Pronto perdí la fe, me negué a ir a misa y hacer mi Pascua. Mi hermano, sintiendo que yo era objeto de desaprobación general, me dijo un día: «Ya verás, los dos lo pasaremos bien». Preguntado por mi hermano: «¿Cuáles fueron mis impresiones de Monsieur el Abad?» Hablé un día como me vino: por fin se pronunciaron las palabras, mi hermano me estaba ayudando y me liberé de un peso de mil kilos. Tenía que hablar con mi madre, ella estaba sentada en su escritorio frente a sus libros de cuentas y la fotografía de mi padre.
“Te atreves a acusar a Monsieur el Abad… está muy claro, tú que ya no vas a la iglesia y Charles que lleva una vida disoluta, has llegado a un entendimiento para decir horrores. Me reí de forma extraña y le contesté que no tenía gratitud que esperar de mí, que bien podría haberme dejado morir, «Ojalá no hubiera nacido”. Interpreté alternativamente a un personaje de Montherlant o de D’Annunzio. Yo tenía diecisiete años.

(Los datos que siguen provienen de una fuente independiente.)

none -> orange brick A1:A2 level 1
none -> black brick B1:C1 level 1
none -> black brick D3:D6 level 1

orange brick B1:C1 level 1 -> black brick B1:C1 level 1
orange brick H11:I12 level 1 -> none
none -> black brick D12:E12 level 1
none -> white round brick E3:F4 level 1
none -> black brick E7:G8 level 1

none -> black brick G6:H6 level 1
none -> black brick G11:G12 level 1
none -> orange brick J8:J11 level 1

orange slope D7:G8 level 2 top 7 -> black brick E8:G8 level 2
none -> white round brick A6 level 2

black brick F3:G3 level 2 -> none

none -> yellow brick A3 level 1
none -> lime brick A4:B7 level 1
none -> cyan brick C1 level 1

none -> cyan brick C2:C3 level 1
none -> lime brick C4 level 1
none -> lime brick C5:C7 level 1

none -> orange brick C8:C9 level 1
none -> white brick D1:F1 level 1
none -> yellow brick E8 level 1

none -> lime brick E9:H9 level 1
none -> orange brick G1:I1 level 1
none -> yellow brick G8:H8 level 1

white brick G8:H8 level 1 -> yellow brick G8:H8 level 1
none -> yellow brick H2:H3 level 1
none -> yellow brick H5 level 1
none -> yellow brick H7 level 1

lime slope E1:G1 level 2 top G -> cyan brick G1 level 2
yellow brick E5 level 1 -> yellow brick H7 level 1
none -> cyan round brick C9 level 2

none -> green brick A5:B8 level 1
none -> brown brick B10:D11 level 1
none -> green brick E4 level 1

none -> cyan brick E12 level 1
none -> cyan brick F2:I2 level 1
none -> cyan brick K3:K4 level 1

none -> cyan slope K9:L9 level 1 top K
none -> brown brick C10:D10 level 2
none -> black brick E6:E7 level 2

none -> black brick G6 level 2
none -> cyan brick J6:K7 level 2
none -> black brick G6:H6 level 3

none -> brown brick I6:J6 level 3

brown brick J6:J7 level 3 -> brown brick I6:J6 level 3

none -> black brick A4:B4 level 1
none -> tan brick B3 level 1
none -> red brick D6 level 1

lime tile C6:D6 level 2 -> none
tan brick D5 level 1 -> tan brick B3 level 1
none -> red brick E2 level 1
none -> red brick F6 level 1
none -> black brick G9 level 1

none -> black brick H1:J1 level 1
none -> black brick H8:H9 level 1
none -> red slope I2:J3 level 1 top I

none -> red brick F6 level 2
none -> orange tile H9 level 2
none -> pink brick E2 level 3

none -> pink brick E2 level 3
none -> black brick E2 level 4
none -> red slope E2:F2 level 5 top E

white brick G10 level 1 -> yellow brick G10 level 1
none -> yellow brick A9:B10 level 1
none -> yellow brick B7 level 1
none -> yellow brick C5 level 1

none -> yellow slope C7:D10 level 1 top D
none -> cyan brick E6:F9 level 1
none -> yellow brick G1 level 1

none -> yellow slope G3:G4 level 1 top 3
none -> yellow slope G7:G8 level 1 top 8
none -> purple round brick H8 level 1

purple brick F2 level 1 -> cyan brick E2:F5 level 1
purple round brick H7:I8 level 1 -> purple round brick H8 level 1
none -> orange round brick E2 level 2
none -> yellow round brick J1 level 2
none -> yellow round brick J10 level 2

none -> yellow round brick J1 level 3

Me sumergí en la música y luego de repente me alejé, escribiendo en mi cuaderno: “No más bueno que las drogas para adictos”; Me di cuenta muy bien de que pasando semanas enteras de Bach a Debussy, de Schumann a Ravel, de Rameau a Manuel de Falla, de Mozart a Stravinsky, solo estaba cambiando de drogas y que nada era cierto en mi vida. Lo mismo sucedió con las lecturas. ¿Llegará este tiempo de la realidad?”
El presente texto, más conocido por el título que le atribuyeron Georges Bataille y Michel Leiris, «Historia de una joven», apareció por primera vez póstumamente en 1943 en París. Jérôme Peignot, sobrino de Laure, evoca su título inicial, «El triste privilegio o una vida de cuento de hadas», en el prefacio de la colección Escritos de Laure, publicada por Jean-Jacques Pauvert en París en 1971.